# Columbus Ohio AKC Show Sunday



## Poodlesrule 1 (Jan 16, 2011)

Anyone going to be at the show? Lora will be there showing Vinny. Unfortunately I have to work so she is going with the shepherd people. If anyone goes she is a little nervous, she is the only non-proffessional handler showing a miniature so maybe a silent prayer would help, we won't take the major (5 points) but its good experience. It's hard to compete against Kaz, he's a fantastic handler and groomer. ( she has only been show grooming a couple of years - she's only 18)Thanks for your support!! Hopefully we'll have some pictures. Her judge is Johnny Shoemaker.


----------



## sparkyjoe (Oct 26, 2011)

Oh, wow... I've been there the last 3 days & am not sure if I'll make it today, I'm sorta exhausted. I'll have to see how I'm feeling & see when the MPoos are showing.

Yes, Kaz is tough to beat, as are Ann, Christine, and the other pros. I'm sending up prayers for her.

On a side note, I've had a great time at the shows & met some really nice dog people. I also picked up a "girly" leash for the new girl I'll be getting soon. Sure, I could re-use the collars/leashes I have from my boy, but they're all more masculine, plus my soon-to-be girl deserves some things bought specifically for her!


----------



## NOLA Standards (Apr 11, 2010)

Best wishes to her!

Tell her to practice her confident face in the mirror. :angel2:

Though I can talk big...I'm still a nervous wreck when there are majors. 
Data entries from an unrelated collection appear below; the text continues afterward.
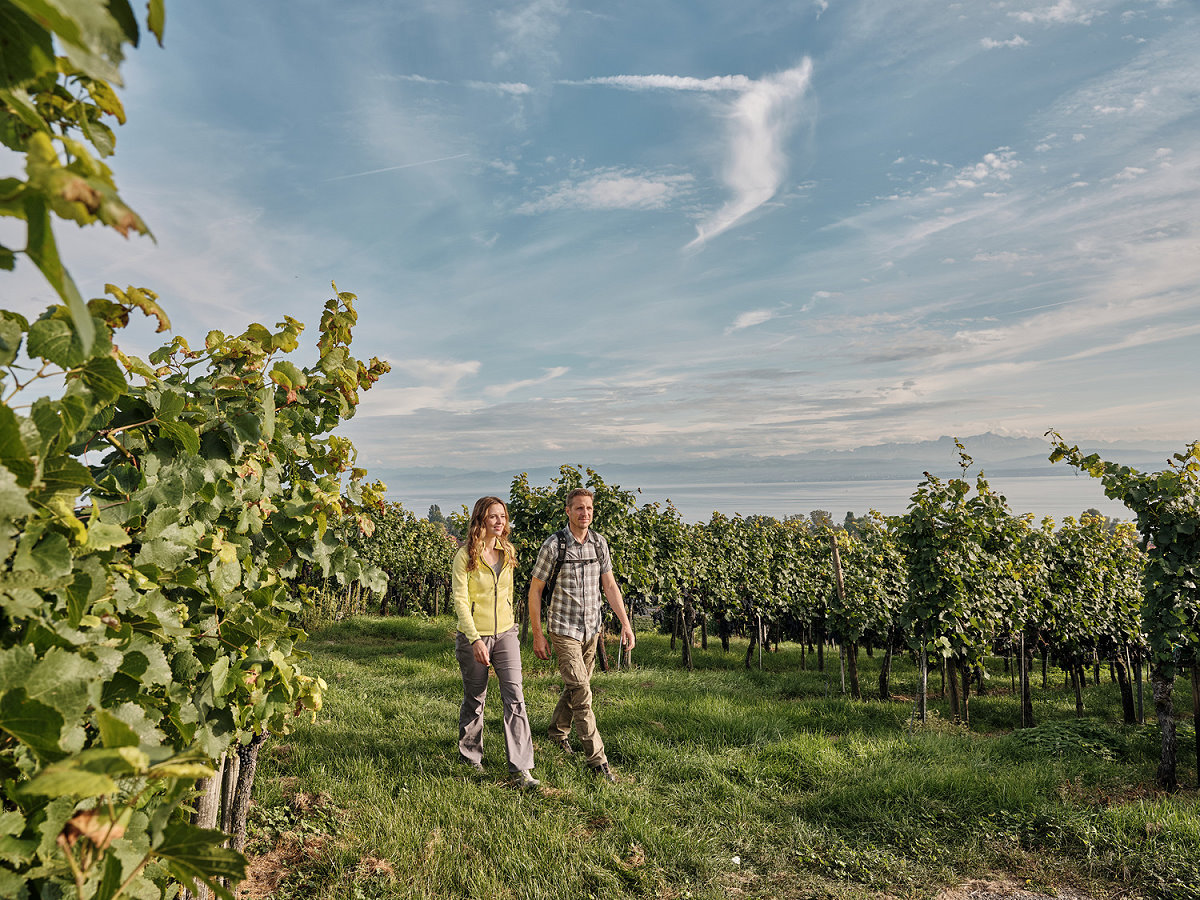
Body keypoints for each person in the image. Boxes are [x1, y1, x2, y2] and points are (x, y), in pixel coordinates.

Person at [528, 488, 635, 782]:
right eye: (578, 508)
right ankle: (598, 761)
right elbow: (535, 591)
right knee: (583, 694)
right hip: (563, 629)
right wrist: (538, 634)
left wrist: (625, 624)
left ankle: (556, 732)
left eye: (588, 508)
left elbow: (610, 586)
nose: (584, 514)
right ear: (567, 511)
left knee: (577, 686)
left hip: (592, 628)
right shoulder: (554, 546)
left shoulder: (599, 543)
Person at [451, 496, 538, 790]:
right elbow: (461, 602)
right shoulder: (466, 556)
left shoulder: (507, 551)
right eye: (493, 517)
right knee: (475, 699)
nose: (500, 522)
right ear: (481, 520)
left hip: (506, 634)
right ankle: (471, 759)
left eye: (502, 516)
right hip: (474, 636)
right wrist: (475, 639)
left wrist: (509, 625)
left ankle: (522, 768)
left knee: (515, 697)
Crossing my fingers for her!

Tabatha
NOLA Standards


----------



## Poodlesrule 1 (Jan 16, 2011)

Thanks, I told her to do the best she can, her dog is as good as some and better than some but its just one persons opinion in the ring. I'm waiting for a call from her later.


----------



## Poodlesrule 1 (Jan 16, 2011)

No points but thats okay, a friend said they looked really good. Lora felt okay with how he did in the ring so she wasn't disappointed. A handler commentted that he had a very nice head. No more AKC till next year but still several UKC shows coming up. Thanks for the support.


----------